I just like that nobody cared about panel alignment, during the restoration process, especially visible between hood and front fender, but the trunk lid’s also a bit off.

Rollin Hand
Rollin Hand
1 month ago

That’s OK. Ford didn’t care either.

Adrian Clarke
Adrian Clarke
1 month ago

They were shit when new – limited by the manufacturing processes and technology of the time. It does bug me when I see high dollar restorations with bad surfacing and unaligned panels (all of them) because it’s the sort of thing a designer spots right away.

Martin English
Martin English
29 days ago

In FACTORY FRESH condition.

No low ballers, I know what I got.

Flyingstitch
Flyingstitch
1 month ago

The rear bumper looks like they almost forgot, and they slapped on the first one they could find as it rolled off the line.

Matt Hardigree
Matt Hardigree
1 month ago

Rusty Wallace! I gotta take everyone here to a NASCAR race.

Matt DeCraene
Matt DeCraene
1 month ago

“It’s one of the few cars I can think of that had mismatched bumpers, front to rear, from the factory.“

As was the style at the time…

The same year Corvette had similar mismatched bumpers. I think it fits better on the Corvette though, since the bumper is more integrated into the front end.

Urban Runabout
Urban Runabout
1 month ago
Reply to  Matt DeCraene

Pretty much every American car in 1973 had tight 2.5mph bumpers at the rear, and large 5mph bumpers at the front.

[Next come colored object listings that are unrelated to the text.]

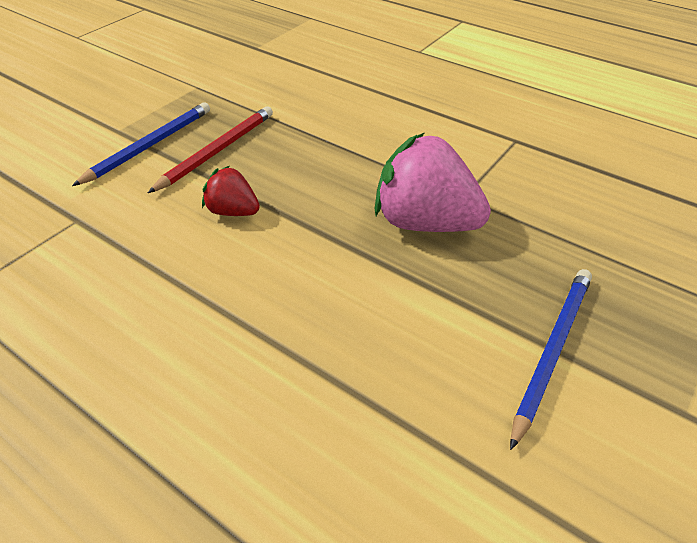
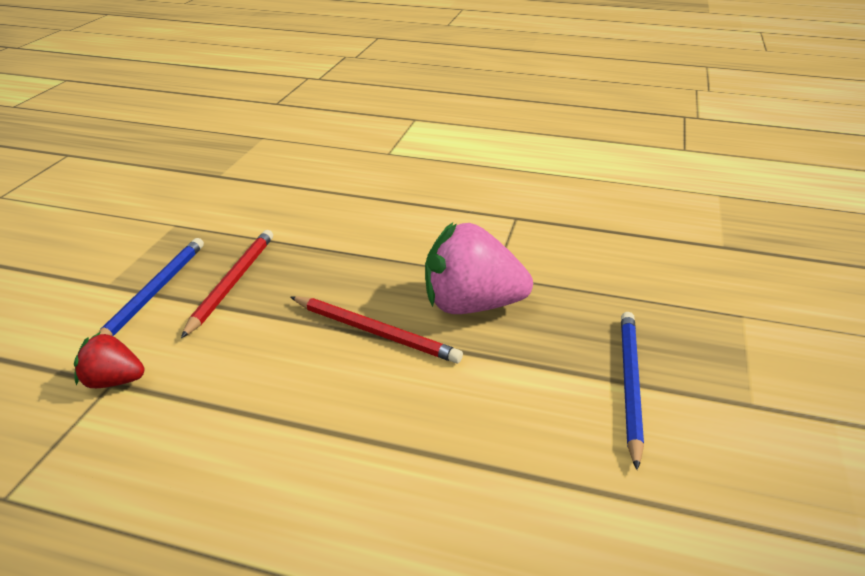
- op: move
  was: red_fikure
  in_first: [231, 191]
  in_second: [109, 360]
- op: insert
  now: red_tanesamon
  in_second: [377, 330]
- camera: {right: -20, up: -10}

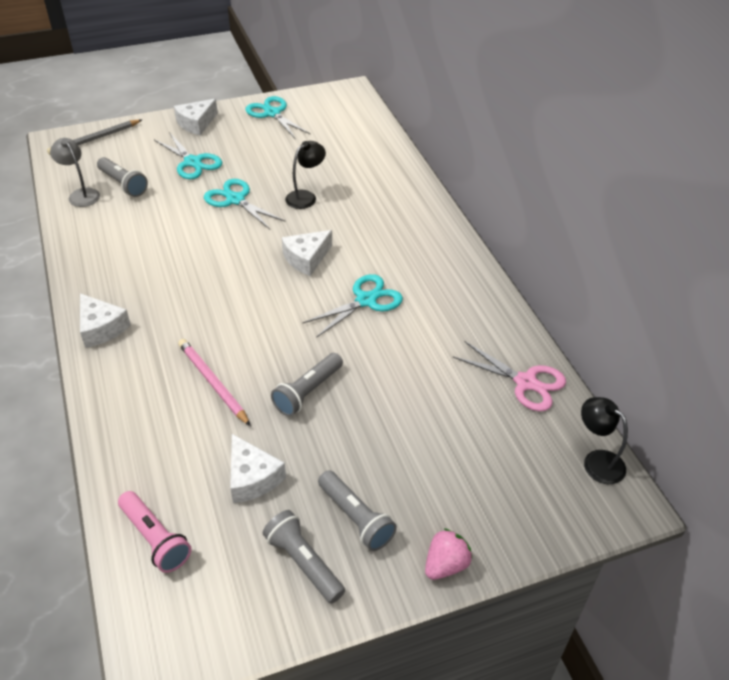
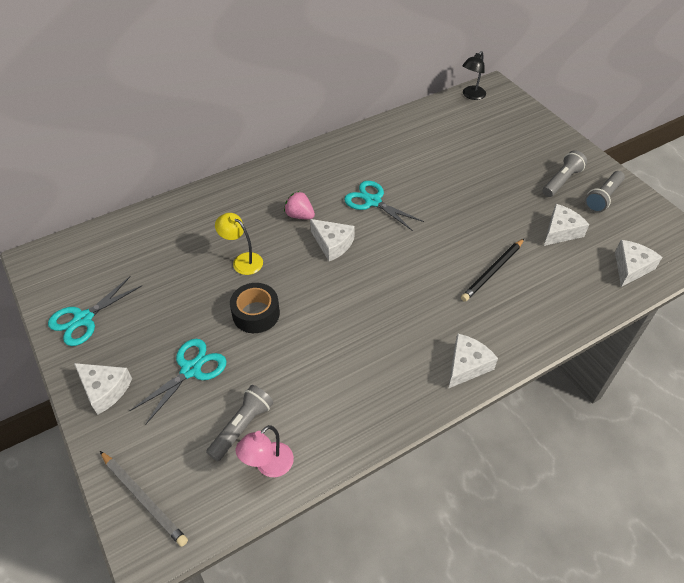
- op: recolor
  was: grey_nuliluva
  now: pink_nuliluva
  in_first: [75, 172]
  in_second: [265, 451]
- op: recolor
  was: black_nuliluva
  now: yellow_nuliluva
  in_first: [305, 175]
  in_second: [239, 244]
- op: replace
  was: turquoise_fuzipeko
  now: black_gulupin
  in_first: [244, 204]
  in_second: [255, 308]
- op: recolor
  was: pink_tanesamon
  now: black_tanesamon
  in_first: [214, 382]
  in_second: [492, 270]
- op: delete
  was: pink_fuzipeko
  in_first: [509, 376]
- op: delete
  was: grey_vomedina
  in_first: [307, 384]
- op: replace
  was: pink_vomedina
  now: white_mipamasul
  in_first: [155, 532]
  in_second: [638, 263]
- op: move
  was: pink_fikure
  in_first: [448, 554]
  in_second: [299, 205]
- camera: {right: -100, up: 5}

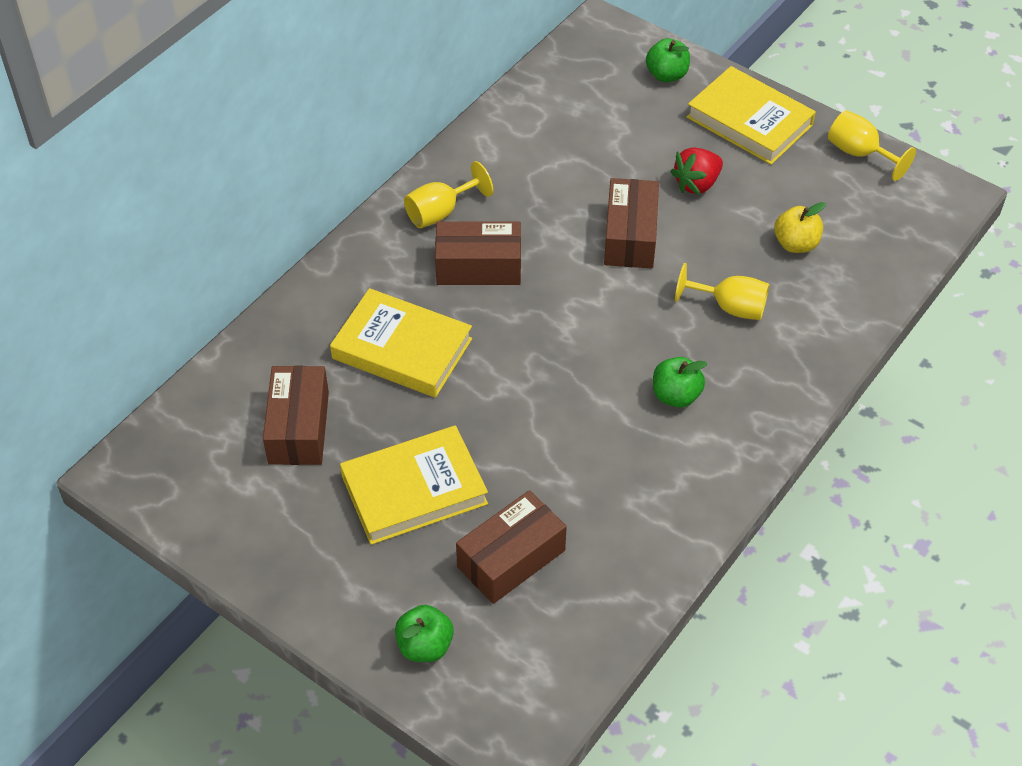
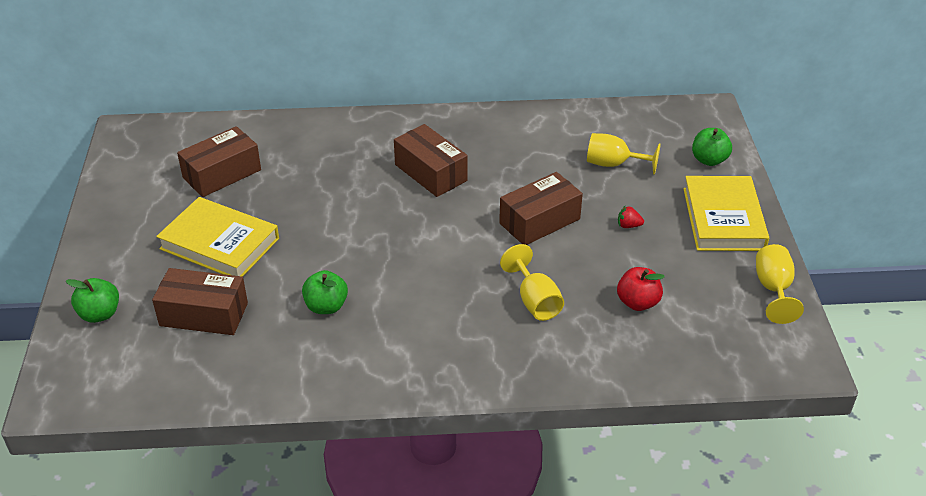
- op: resize
  was: red_fikure
  in_first: [696, 171]
  in_second: [631, 216]
  ratio: 0.54
- op: move
  was: yellow_fidudivak
  in_first: [448, 194]
  in_second: [624, 154]
- op: recolor
  was: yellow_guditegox
  now: red_guditegox
  in_first: [800, 227]
  in_second: [641, 289]
- op: delete
  was: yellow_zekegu
  in_first: [401, 343]
- op: move
  was: green_guditegox
  in_first: [680, 382]
  in_second: [325, 292]
- camera: {right: 50, up: -10}

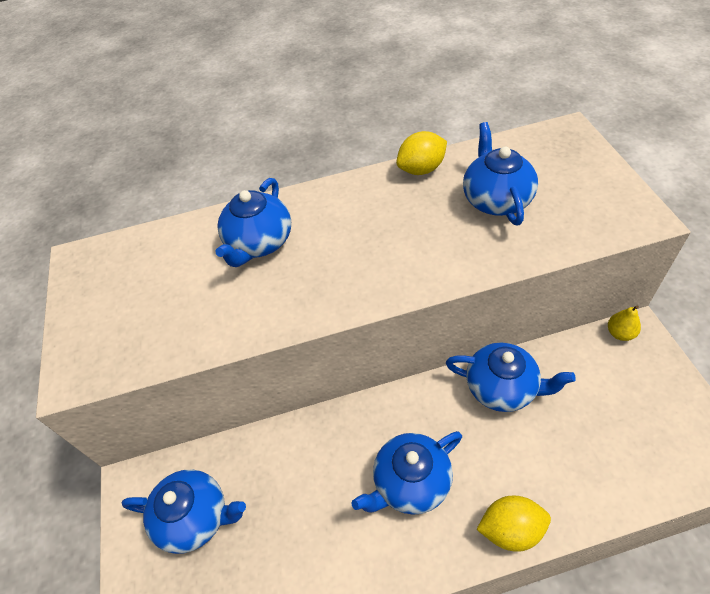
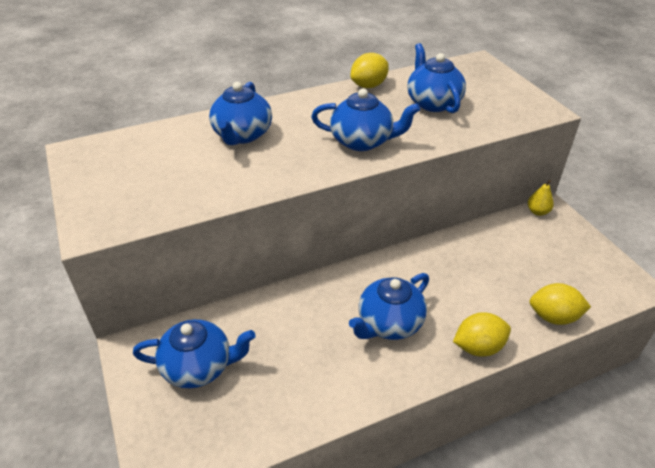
- op: move
  was: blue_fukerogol
  in_first: [511, 377]
  in_second: [365, 120]
- op: insert
  now: yellow_gudezori
  in_second: [560, 304]
- camera: {right: -15, up: -10}

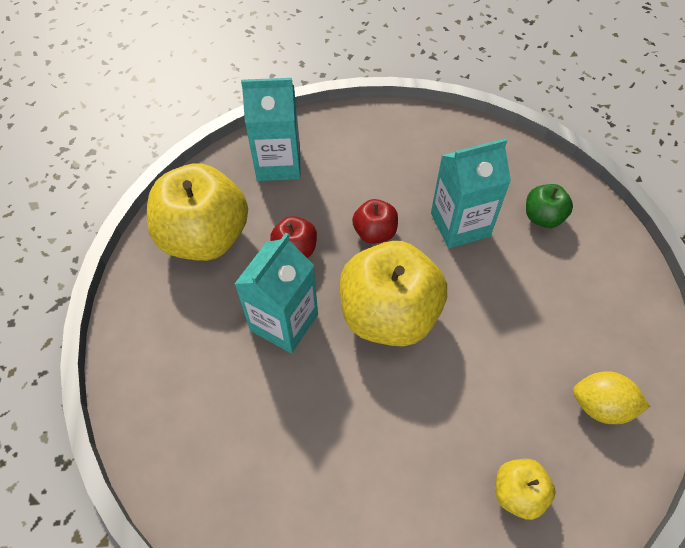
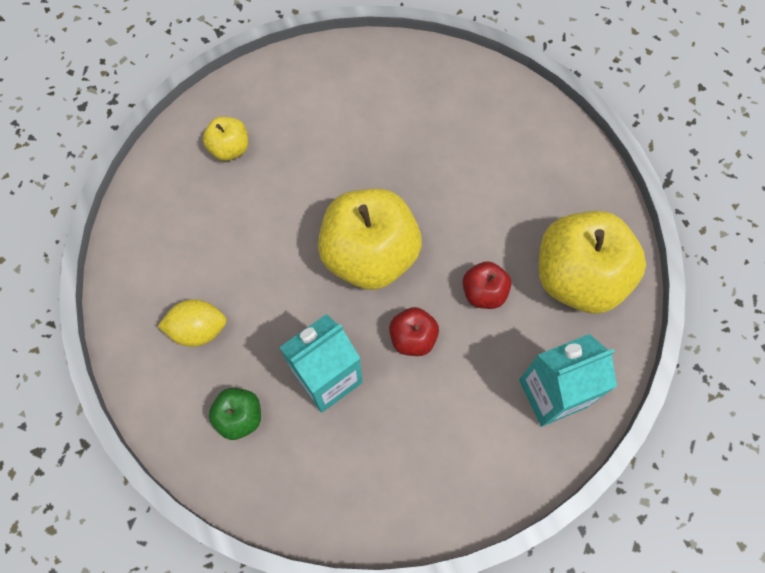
- op: delete
  was: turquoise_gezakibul
  in_first: [276, 293]
- op: move
  was: yellow_gudezori
  in_first: [611, 397]
  in_second: [192, 323]
- camera: {right: 160, up: 10}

The ones with the body-color front bumpers were

Chevrolet Chevelle Laguna & Corvette
Pontiac GrandAm & Firebird
Ford Mustang
Dodge Challenger Rallye

Arch Duke Maxyenko
Arch Duke Maxyenko
1 month ago

The mid-mod Mustang script is fantastic and the car most certainly cannot be worn after Labor Day.

Urban Runabout
Urban Runabout
1 month ago

Pussywillows

Slirt
Slirt
29 days ago
Reply to  Urban Runabout

Perfect; thank you for my morning chuckle!